This is ****. Ilgauskas traveled on that first shot before he got his own tip in, and he should've fouled out the next possession throwing an elbow at Battie. Instead, he's still in the game and got 4 points out of that.


----------



## YoYoYoWasup (Nov 14, 2004)

Why the Magic never go at big men when they have 5 fouls is beyond me. First Dalembert, now Illgauskus.


----------



## hobojoe (Jun 20, 2003)

Oh well, can't say I expected a win tonight. 

Next 6 games:
vs. Golden State
vs. Atlanta
@ Philly
vs. New Orleans
vs. LA Clippers
vs. Indiana

Probably the easiest 6 game stretch of the season.


----------



## YoYoYoWasup (Nov 14, 2004)

Tough loss, but the next two games, considering they're at home, should be easy wins. Howard only has 15 rebounds combined the past 3 games, what gives?


----------



## hobojoe (Jun 20, 2003)

Boxscore 

17 points, 6 assists and 4 rebounds for Hill to lead the way. 

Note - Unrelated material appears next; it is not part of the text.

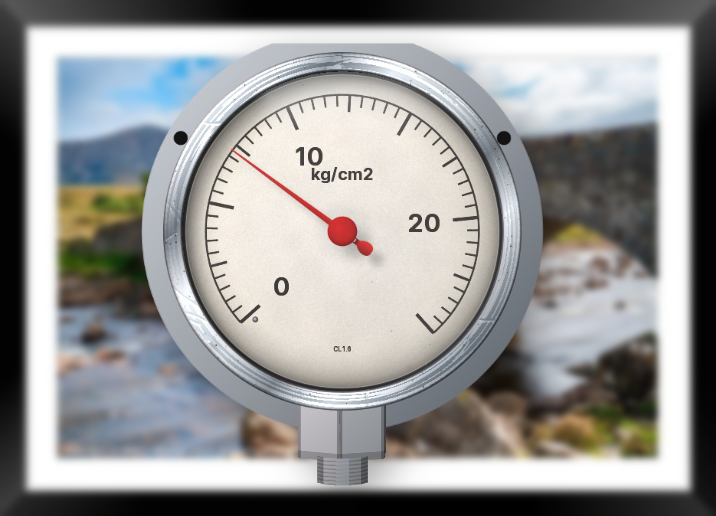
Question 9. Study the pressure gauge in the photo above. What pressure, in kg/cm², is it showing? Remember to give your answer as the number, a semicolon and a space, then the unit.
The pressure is 7.25; kg/cm²
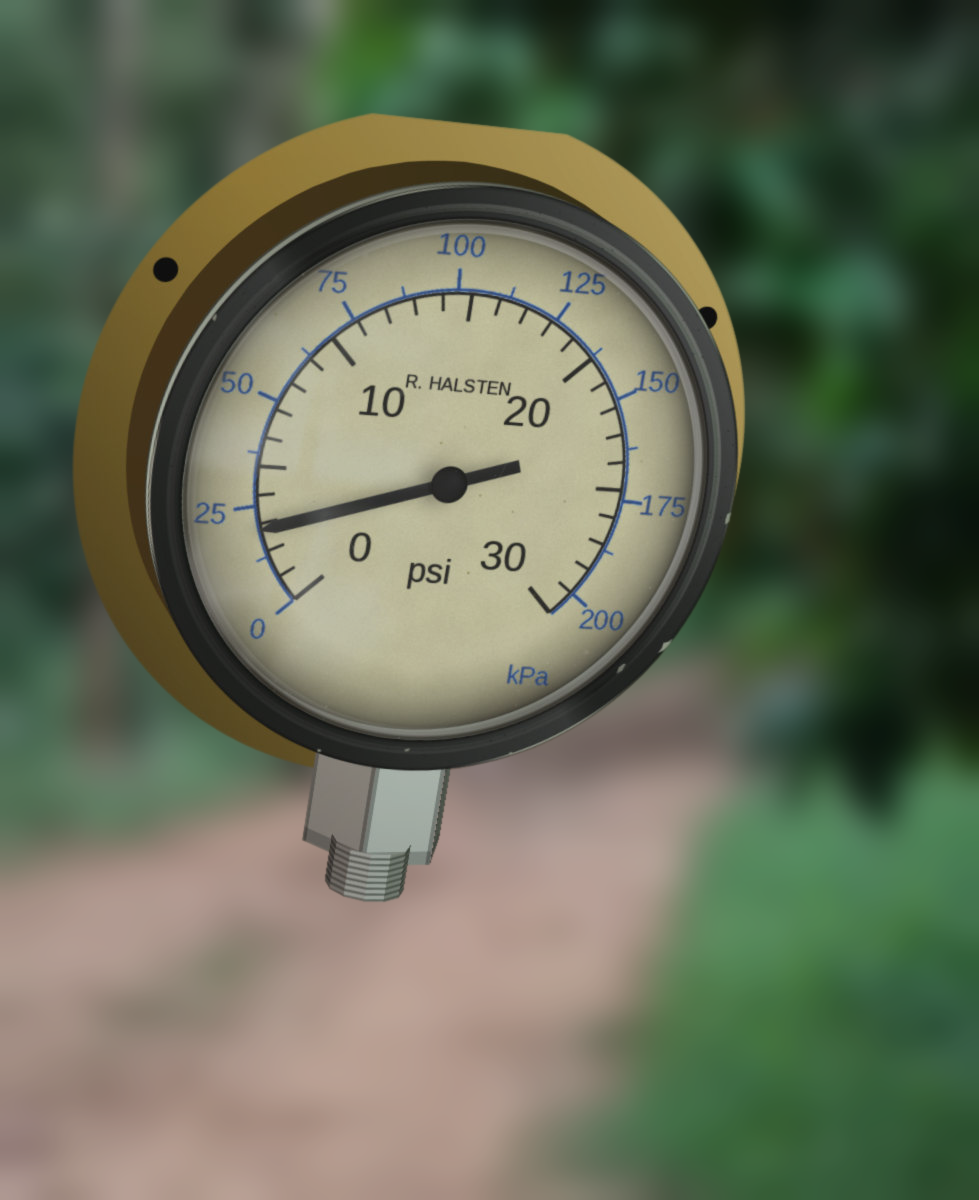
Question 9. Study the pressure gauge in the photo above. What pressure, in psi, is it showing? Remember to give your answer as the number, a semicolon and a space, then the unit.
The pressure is 3; psi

15 and 9 for Francis, never really got his offense going.


----------



## hobojoe (Jun 20, 2003)

Stacey Augmon needs to be cut. He is just plain awful. He comes in to guard LeBron, and James torches him. No resistence, he just overpowers Augmon for easy bucket after easy bucket. Not only that, on the other end Francis feeds him a perfect pass under the hoop and Augmon misses a wide open freakin dunk. Oh but it gets worse. Battie gets an offensive rebound, passes it back out and eventually it goes into Augmon in the post. Augmon for some reason thinks he has an offensive game and tries to put some moves on LeBron and gets bailed out with a foul call. So he steps up to the line and bricks two free throws. Unbelievable. Has he done anything good all year? Why hasn't he been cut?


----------



## JNice (Jul 13, 2002)

> Originally posted by <b>hobojoe</b>!
> Boxscore
> 
> 17 points, 6 assists and 4 rebounds for Hill to lead the way.
> ...


Francis with a lot of turnovers but no win this time. He never really seemed to get into the game and usually that means we lose.


----------